Assuming you have cleared the appraisal contingency and have a mortgage commitment, you probably have some conditions, or stipulations, to satisfy for your lender.  Hopefully these are straight-forward, uncomplicated items like updated paystubs and bank statements or verification of employment.

You’ll also need to obtain homeowner’s insurance, and pre-pay a year of the premium.  Your lender will require you to obtain an insurance policy naming the bank as an additional insured party.  You can put your insurance agent in touch with your loan officer to get the endorsement information right.

Your lender will also ask you to provide a title report and evidence of title insurance, which is generally done by your attorney or title agent.  A title report gives you as the owner and your lender a history of the property you’re purchasing and confirms there are no liens against the property or “clouds” against the title, which would prevent you from re-selling the home in the future.

Buyers should be prepared to get their movers lined up and utility accounts open ahead of closing, too.  Depending on where you are buying, this may mean calling separate utility companies for electric, gas (or oil), water, etc. or in some cases the multiple utilities may be handled by the same company.  Your Realtor can provide you with this contact information if he or she is familiar with the area.

The actual closing itself will usually take place in the Buyer’s settlement agent’s office, typically the Buyer’s attorney, although a mutually convenient location can be arranged.  The buyer’s settlement agent will tell the Buyer usually on the morning of the closing the exact amount of money to bring to closing in the form of certified funds.

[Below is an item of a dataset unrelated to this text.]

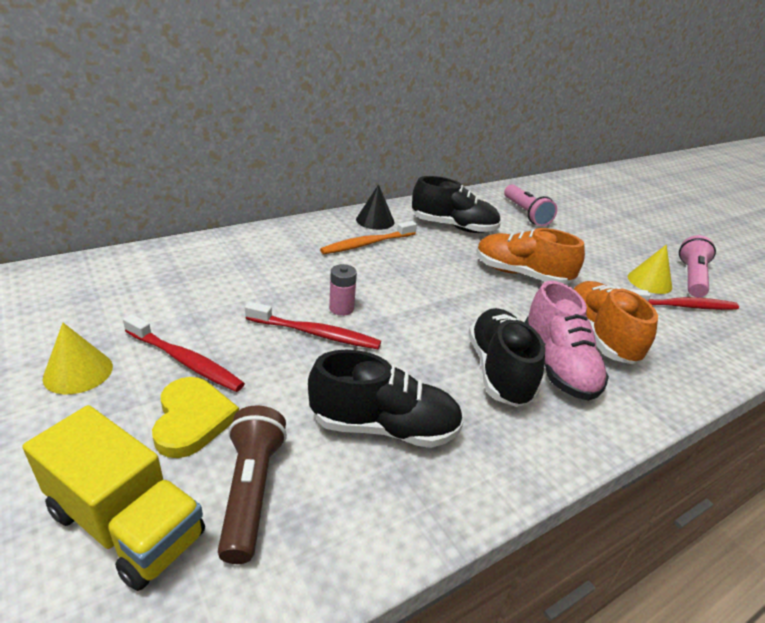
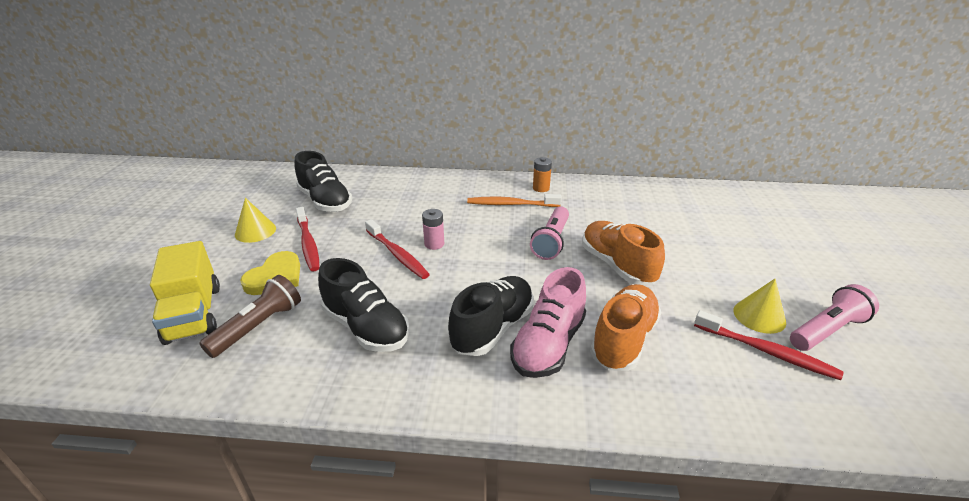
camera: 40 degrees right, 0 degrees up
(375, 220) = (541, 188): black cone -> orange battery
(453, 227) = (605, 209): black shoe -> black shoe (325, 201)
(525, 213) = (699, 215): pink flashlight -> pink flashlight (551, 241)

At the closing table, the Buyer will begin by reviewing the HUD-1 Settlement Statement with their attorney or closing agent.  The HUD-1 delineates, item-by-item, what you as the Buyer are paying for at closing: lender’s fees, escrows, title charges, survey, attorney’s fees, etc.  Once this is done, the Buyer’s attorney or closing agent will review the lender’s closing package, which can be quite voluminous.  Each page will need to be reviewed and initialed or signed by each borrower.  Once this is done, the Seller’s end of the closing will commence: delivery and review of the Deed, Affidavit of Title and Keys.  Proceeds will be dispersed, checks will be cut and you will the new owner of the home!